Szymański opowiedział o debiutanckim golu z Anglią i o powołaniu do kadry. "Widocznie coś w mojej grze przykuło uwagę selekcjonera"

Gdy emocje trochę opadły Szymański w wywiadzie dla "Onet Sport" opowiedział o wrażeniach z akcji zakończonej bramką. - Mogę powiedzieć, że na tego gola ciężko pracowałem całe życie, od dzieciaka. Nigdy nie szczędziłem sił, by pokonywać przeciwności, a one często towarzyszą sportowcom. Przypomnę, że wcale nie tak dawno, bo we wrześniu ubiegłego roku doznałem kontuzji kostki i przez kilka miesięcy byłem wyłączony z grania - ujawnił pomocnik reprezentacji Polski.

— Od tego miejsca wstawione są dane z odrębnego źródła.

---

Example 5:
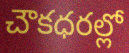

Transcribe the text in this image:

చౌకధరల్లో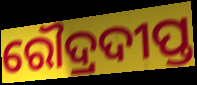
ରୌଦ୍ରଦୀପ୍ତ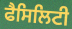
ਫੈਸਿਲਿਟੀ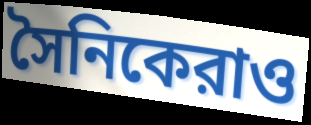
সৈনিকেরাওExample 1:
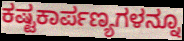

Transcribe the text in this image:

ಕಷ್ಟಕಾರ್ಪಣ್ಯಗಳನ್ನೂ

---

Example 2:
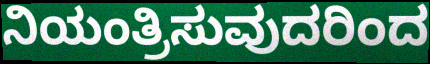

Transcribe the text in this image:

ನಿಯಂತ್ರಿಸುವುದರಿಂದ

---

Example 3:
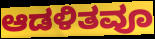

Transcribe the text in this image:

ಆಡಳಿತವೂ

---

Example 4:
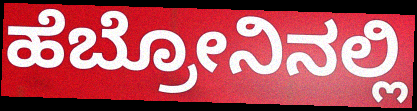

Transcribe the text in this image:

ಹೆಬ್ರೋನಿನಲ್ಲಿ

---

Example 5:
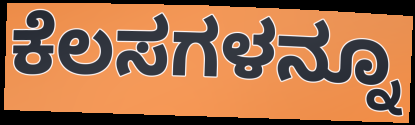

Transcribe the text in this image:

ಕೆಲಸಗಳನ್ನೂ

Po uratowaniu remisu z Anglią Szymański otrzymał wiele gratulacji i to nie tylko od piłkarzy kadry, ale również ze swojego klubu AEK Ateny. - Szefostwo i trenerzy klubu byli wyraźnie szczęśliwi. W końcu pewnym echem odbiło się, że piłkarz AEK Ateny strzelił gola Anglii w zremisowanym spotkaniu. Swoje zadowolenie dali poznać przy powitaniu po moim powrocie z Polski. "Wielka sprawa!", "Nie zatrzymuj się!" – chwalili i zachęcali, abym nie spuszczał z tonu, choć do tego nie trzeba mnie namawiać.

- Po meczu osobiście podziękowałem Robertowi. Faktycznie to było kapitalne dorzucenie. On jest "przepiłkarzem". Z lepszym nie miałem przyjemności grać - podkreślił Damian Szymański. 

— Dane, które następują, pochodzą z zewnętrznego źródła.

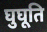
घुघूतिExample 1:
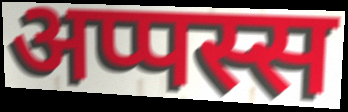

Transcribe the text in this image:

अप्पस्स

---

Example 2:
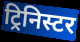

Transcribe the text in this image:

ट्रिनिस्टर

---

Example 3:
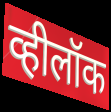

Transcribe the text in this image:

व्हीलॉक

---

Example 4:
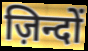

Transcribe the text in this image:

ज़िन्दों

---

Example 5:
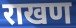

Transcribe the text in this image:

राखण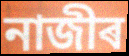
নাজীৰ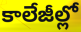
కాలేజీల్లో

Na koniec odniósł się do powołania na wrześniowe zgrupowanie, które dostał od Paulo Sousy dzięki kontuzjom innych zawodników. - Żadnej pewności zatem nie mam, lecz wiele zrobię, by ponownie zawitać na spotkania reprezentacji. Wszystko zależy ode mnie. A to, że zostałem dowołany, wcale nie sprawia, że czuję się przypadkowym piłkarzem reprezentacji, bo widocznie coś w mojej grze przykuło uwagę selekcjonera lub sztabu.

Polska po sześciu kolejkach el. MŚ zajmuje 3. miejsce w grupie z 11 punktami. Prowadzi Anglia - 16 punktów, przed Albanią - 12 punktów. Czwarte miejsce zajmują Węgry - 10 punktów, piąte Andora - 3 punkty, a ostatnie San Marino - 0 punktów.

Kolejne mecze w el. MŚ kadra Paulo Sousy rozegra w październiku, kiedy najpierw zmierzy się u siebie z San Marino (9 października), a trzy dni później na wyjeździe z Albanią.